Yo!
So, jumping right in, I'm going to start with your diction and how it interacts with the flow of the piece. Most of the time, the word you choose is on point with the meaning you're trying to get across, which is obviously great for a poet. However, there's a trade-off happening in this poem between the right word and the right rhythm, and you're erring on the side of the right word - and it shows.
Parts of this were difficult to read because the flow of the lines was off-kilter or interrupted, and I can't help but feel you could re-evaluate some of your word choices or phrasing for something that's as strong but doesn't interrupt the poem. For example, the word "suffocates" in your second full stanza throws off the rhythm of the second line for me - "chokes" would be stronger, I think, preserving the meaning and the flow.

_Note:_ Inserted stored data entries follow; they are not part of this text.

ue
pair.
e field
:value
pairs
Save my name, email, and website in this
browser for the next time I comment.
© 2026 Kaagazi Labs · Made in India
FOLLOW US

I'd suggest reading your poetry out loud to find spots where the rhythm doesn't match up with the feeling you're trying to convey, and where it's difficult to read.
As for the clarity of meaning of the piece, I found it a little difficult to digest. I know what you're trying to say, but I'm not sure if I totally understand it in the context of the poem - on the plus side, it makes me think about the piece!
I kind of feel like this poem was a little overwritten, which might be the root of the problems I spotted. It reads like you spent a lot of time and thought on some of the lines, and the words don't fit together so well from an objective standpoint, looking at it as someone who's not the poet. It's more evident in your phrasing than your word choice - some of the phrasing feels like something you would write if you were trying to emulate someone, like "except the latter suffocates" and "I have yet...since", which sounds a little awkward when you say it out loud. Re-evaluate that, maybe?
As for your use of imagery, of course, that's on point as always, as is your use of metaphor and paraphrasing of well-known sayings to help convey your meaning. I think I'll leave this review here and let you chew on it - keep writing!